PROBLEMS ->
A - Answer these about the patch review email:
(i) What does erofs_pcshr_read_end do when pcshr is 0?
(ii) Which helpers does the reviewer suggest could share the same helpers?
(iii) What does erofs_pcshr_readahead_begin return when there is no file or no file->private_data?
B - In the patch review email, why does the reviewer think the begin/end helpers for read and readahead could use the same helpers?

DOCUMENT SECTION ->
I’m sorry for the delay in responding; I just saw this message. I will
send an improved version of the patch soon. Thanks for this suggestion.
>> +    folio->mapping->host = &vi->vfs_inode;
>> +    return 1;
>> +}
>> +
>> +void erofs_pcshr_read_end(struct file *file, struct folio *folio, 
>> int pcshr)
>> +{
>> +    struct erofs_pcshr_private *ano_private;
>> +
>> +    if (pcshr == 0)
>> +        return;
>> +
>> +    ano_private = file_inode(file)->i_private;
>> +    folio->mapping->host = file_inode(file);
>> +    mutex_unlock(&ano_private->mutex);
>> +}
>> +
>> +int erofs_pcshr_readahead_begin(struct readahead_control *rac)
>> +{
> May be the begin/end helpers for read and readahead can be used with 
> the same helpers. They did the similar logic.
Okay, indeed! I will send an improved version later.
Best wishes,
Hongzhen Luo
>> +    struct erofs_inode *vi;
>> +    struct file *file = rac->file;
>> +    struct erofs_pcshr_private *ano_private;
>> +
>> +    if (!(file && file->private_data))
>> +        return 0;
>> +
>> +    vi = file->private_data;
>> +    if (vi->ano_inode != file_inode(file))
>> +        return 0;
>> +
>> +    ano_private = file_inode(file)->i_private;
>> +    mutex_lock(&ano_private->mutex);
>> +    rac->mapping->host = &vi->vfs_inode;
>> +    return 1;
>> +}
>> +
>> +void erofs_pcshr_readahead_end(struct readahead_control *rac, int 
>> pcshr)
>> +{
>> +    struct erofs_pcshr_private *ano_private;
>> +
>> +    if (pcshr == 0)

STORED DATA ->
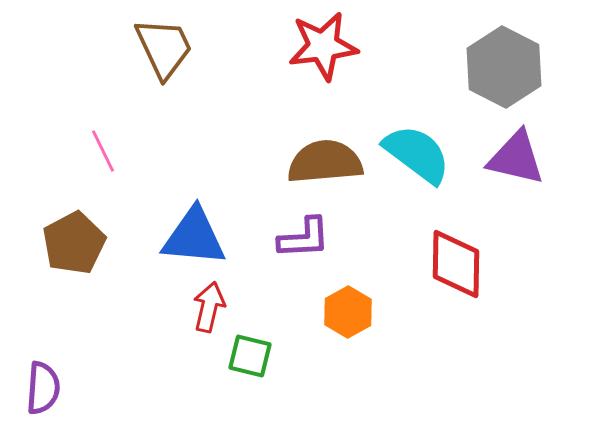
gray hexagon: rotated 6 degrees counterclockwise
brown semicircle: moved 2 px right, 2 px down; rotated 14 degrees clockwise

TASK-BY-TASK OUTPUTS ->
A -
(i) It returns immediately.
(ii) The begin/end helpers for read and readahead.
(iii) It returns 0.

B - The reviewer says the read and readahead begin/end helpers carry out similar logic. That overlap is why the reviewer thinks one set of helpers could serve both.